曹樱菀偷偷看了一眼,嘲弄道:“他还没走呢,真是对你有够深情的。”
“别说这些让人恶心的话。”
“我是实话实说。”
盛娇撩起眼皮,似笑非笑:“记得从前你最会撒谎了,怎么这会子倒是愿意做个实诚人,你不是说过,这叫善意的谎言?”

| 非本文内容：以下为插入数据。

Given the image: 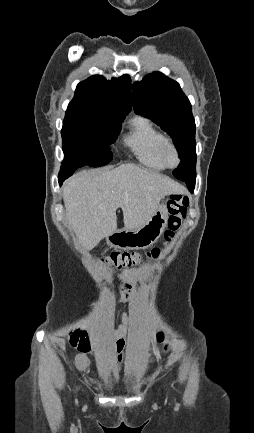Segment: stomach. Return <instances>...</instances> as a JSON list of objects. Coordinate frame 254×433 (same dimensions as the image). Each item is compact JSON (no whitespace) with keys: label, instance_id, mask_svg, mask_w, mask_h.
Instances as JSON below:
<instances>
[{"label":"stomach","instance_id":"1","mask_svg":"<svg viewBox=\"0 0 254 433\" xmlns=\"http://www.w3.org/2000/svg\"><path fill=\"white\" fill-rule=\"evenodd\" d=\"M168 220L165 204L159 205L147 222L136 229H121L107 236L110 246L118 249H144L153 245L163 234Z\"/></svg>","mask_w":254,"mask_h":433}]
</instances>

曹樱菀想起了某事,不自然地清了清嗓子:“好汉不提当年勇。”
说着,她又凑过去看盛娇手里正在叠的东西。
一方轻巧浅薄的纸张到了盛娇手中,竟然慢慢变了样子。
曹樱菀看得入神,突然发出一声惊叹:“这不是——”
盛娇摊开掌心:“像不像?”
但见那皙白柔嫩的掌心里静静卧着一方令牌,就连边边角角的花纹都用折痕完美复刻。
这是——冯家用惯了的调动手令。
当然也能调动他们自己养的暗卫。
“太像了吧!!”曹樱菀赶紧接过来,放在眼前仔细看着,越看越惊叹,“冯嘉玉知道你有这一手么?”
“当然不知。”盛娇弯起唇,“我没想到,你竟然也能认出。”
“你真当我是那闺阁里的女儿家,什么都不管不问的么?”曹樱菀大大方方笑道,“几年前,冯家老二出事的时候,就是冯大人把事情压下来的,当时那一份手令就摆在我爹案上!我记得清清楚楚!”
“是啊……”盛娇垂眸,语气透着沧桑,“不知不觉已经过去几年了,若冯成康没出事,怕也轮不到冯嘉玉出头吧。”
“那是。”曹樱菀赞同,“那一年,冯家一门双雄,另有一幼女入景王府为侧妃,何等风光?”